Skip to content

MAAP-Project/maap-eoapi

Repository files navigation

MAAP eoapi

Tests Status

Overview

This repository contains the AWS CDK code (written in typescript) used to deploy the MAAP project eoapi infrastructure. It is based on the eoapi-template example. For the MAAP use case, we use a subset of the eoapi CDK constructs to define a database, an ingestion API, a STAC API, a raster API (i.e a tiling API) and a bastion host for direct connections to the database. Here, we deploy all these components into a custom VPC.

Automated Deployment

Deployment happens through a github workflow manually triggered and defined in .github/workflows/deploy.yaml.

Networking and accessibility of the database.

Because of security requirements, the networking set up imposes the following constraints :

  • For security reasons, the database is in a private subnet of the VPC. As such, only instances running inside of the same VPC can access the database. This means that, for example, even if a user has the password and her IP is allowed inbound connections to the database, access will not be allowed.

This has three consequences :

  1. The APIs that need access to the database (the STAC API, the tiling API, the ingestion API) need to be deployed in that same VPC.
  2. In addition, because these APIs also sometimes need access to the internet, a NAT gateway must in addition be deployed in that VPC.
  3. For direct, administrative connections to the database, one must go through an instance placed in the same VPC as the database.

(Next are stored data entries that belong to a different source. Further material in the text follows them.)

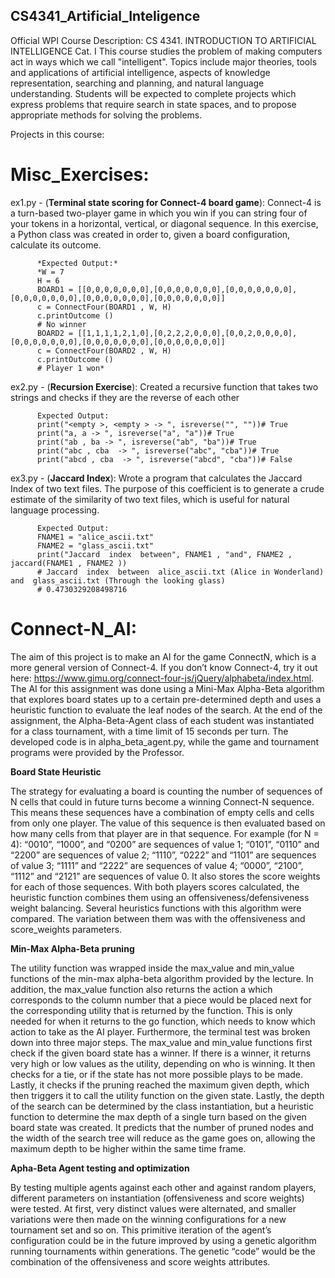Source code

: ## CS4341_Artificial_Inteligence

Official WPI Course Description:
CS 4341. INTRODUCTION TO ARTIFICIAL INTELLIGENCE Cat. I This course studies the problem of making computers act in ways which we call "intelligent". Topics include major theories, tools and applications of artificial intelligence, aspects of knowledge representation, searching and planning, and natural language understanding. Students will be expected to complete projects which express problems that require search in state spaces, and to propose appropriate methods for solving the problems.

Projects in this course:
# Misc_Exercises:
ex1.py - (**Terminal state scoring for Connect-4 board game**): 
  Connect-4 is a turn-based two-player game in which you win if you can string four of your tokens in a horizontal, vertical, or diagonal sequence. In this exercise, a Python class was created in order to, given a board  configuration, calculate its outcome.
  
          *Expected Output:*
          *W = 7
          H = 6
          BOARD1 = [[0,0,0,0,0,0,0],[0,0,0,0,0,0,0],[0,0,0,0,0,0,0],[0,0,0,0,0,0,0],[0,0,0,0,0,0,0],[0,0,0,0,0,0,0]]
          c = ConnectFour(BOARD1 , W, H)
          c.printOutcome ()
          # No winner
          BOARD2 = [[1,1,1,1,2,1,0],[0,2,2,2,0,0,0],[0,0,2,0,0,0,0],[0,0,0,0,0,0,0],[0,0,0,0,0,0,0],[0,0,0,0,0,0,0]]
          c = ConnectFour(BOARD2 , W, H)
          c.printOutcome ()
          # Player 1 won*
ex2.py - (**Recursion Exercise**): Created a recursive function that takes two strings and checks if they are the reverse of each other
          
          Expected Output:
          print("<empty >, <empty > -> ", isreverse("", ""))# True
          print("a, a -> ", isreverse("a", "a"))# True
          print("ab , ba -> ", isreverse("ab", "ba"))# True
          print("abc , cba  -> ", isreverse("abc", "cba"))# True
          print("abcd , cba  -> ", isreverse("abcd", "cba"))# False
ex3.py - (**Jaccard Index**): Wrote a program that calculates the Jaccard Index of two text files. The purpose of this coefficient is to generate a crude estimate of the similarity of two text files, which is useful for natural language processing.
          
          Expected Output:
          FNAME1 = "alice_ascii.txt"
          FNAME2 = "glass_ascii.txt"
          print("Jaccard  index  between", FNAME1 , "and", FNAME2 , jaccard(FNAME1 , FNAME2 ))
          # Jaccard  index  between  alice_ascii.txt (Alice in Wonderland) and  glass_ascii.txt (Through the looking glass)
          # 0.4730329208498716
# Connect-N_AI:
The aim of this project is to make an AI for the game ConnectN, which is a more general version of Connect-4. If you don’t know Connect-4, try it out here: https://www.gimu.org/connect-four-js/jQuery/alphabeta/index.html. The AI for this assignment was done using a Mini-Max Alpha-Beta algorithm that explores board states up to a certain pre-determined depth and uses a heuristic function to evaluate the leaf nodes of the search. At the end of the assignment, the Alpha-Beta-Agent class of each student was instantiated for a class tournament, with a time limit of 15 seconds per turn. The developed code is in alpha_beta_agent.py, while the game and tournament programs were provided by the Professor.

**Board State Heuristic**

The strategy for evaluating a board is counting the number of sequences of N cells that could in future turns become a winning Connect-N sequence. This means these sequences have a combination of empty cells and cells from only one player. The value of this sequence is then evaluated based on how many cells from that player are in that sequence. For example (for N = 4): “0010”, “1000”, and “0200” are sequences of value 1; “0101”, “0110” and “2200” are sequences of value 2; “1110”, “0222” and “1101” are sequences of value 3; “1111” and “2222” are sequences of value 4; “0000”, “2100”, “1112” and “2121” are sequences of value 0. It also stores the score weights for each of those sequences. With both players scores calculated, the heuristic function combines them using an offensiveness/defensiveness weight balancing. Several heuristics functions with this algorithm were compared. The variation between them was with the offensiveness and score_weights parameters.

**Min-Max Alpha-Beta pruning**

The utility function was wrapped inside the max_value and min_value functions of the min-max alpha-beta algorithm provided by the lecture. In addition, the max_value function also returns the action a which corresponds to the column number that a piece would be placed next for the corresponding utility that is returned by the function. This is only needed for when it returns to the go function, which needs to know which action to take as the AI player. Furthermore, the terminal test was broken down into three major steps. The max_value and min_value functions first check if the given board state has a winner. If there is a winner, it returns very high or low values as the utility, depending on who is winning. It then checks for a tie, or if the state has not more possible plays to be made. Lastly, it checks if the pruning reached the maximum given depth, which then triggers it to call the utility function on the given state. Lastly, the depth of the search can be determined by the class instantiation, but a heuristic function to determine the max depth of a single turn based on the given board state was created. It predicts that the number of pruned nodes and the width of the search tree will reduce as the game goes on, allowing the maximum depth to be higher within the same time frame.

**Apha-Beta Agent testing and optimization**

By testing multiple agents against each other and against random players, different parameters on instantiation (offensiveness and score weights) were tested. At first, very distinct values were alternated, and smaller variations were then made on the winning configurations for a new tournament set and so on. This primitive iteration of the agent’s configuration could be in the future improved by using a genetic algorithm running tournaments within generations. The genetic “code” would be the combination of the offensiveness and score weights attributes.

We approach (3) by re-using the 'bastion host' eoAPI construct, which deploys an EC2 instance that can connect to the database, and can be used to create a tunnel from a user's machine to the database. See the eoAPI docs for more information.

Ingestion

The term "ingestion" refers to the process of cataloging data in the STAC catalog associated with this deployment.

Direct ingestion

For a small record ingestion (for example a collection record or just one item), one can directly connect to the database and perform loading. This can be done using the pypgstac library. For example, to load an item stored locally in test_item.json, with pypgstac installed, you can run the following command :

pypgstac load --table items test_item.json

or for a collection

pypgstac load --table collections test_collection.json

This requires

  1. that you are allowed to connect to the database. Because of the security requirements mentioned above, you must go through an SSH tunnel using the bastion host EC2 instance. For this to work, you must be allowed to SSH into this EC@ instance See these docs for more details
  2. the configuration for the database connection is present in your environment.

Indirect ingestion through the ingestion pipeline deployment

For larger scale ingestions, in MAAP we rely on a fork of the stactools-pipelines repository. If you want to ingest a collection in MAAP using this tool, you should develop a 'pipeline'. Details of this procedure can be found in the linked repository. You can follow an example that was developed for maap here.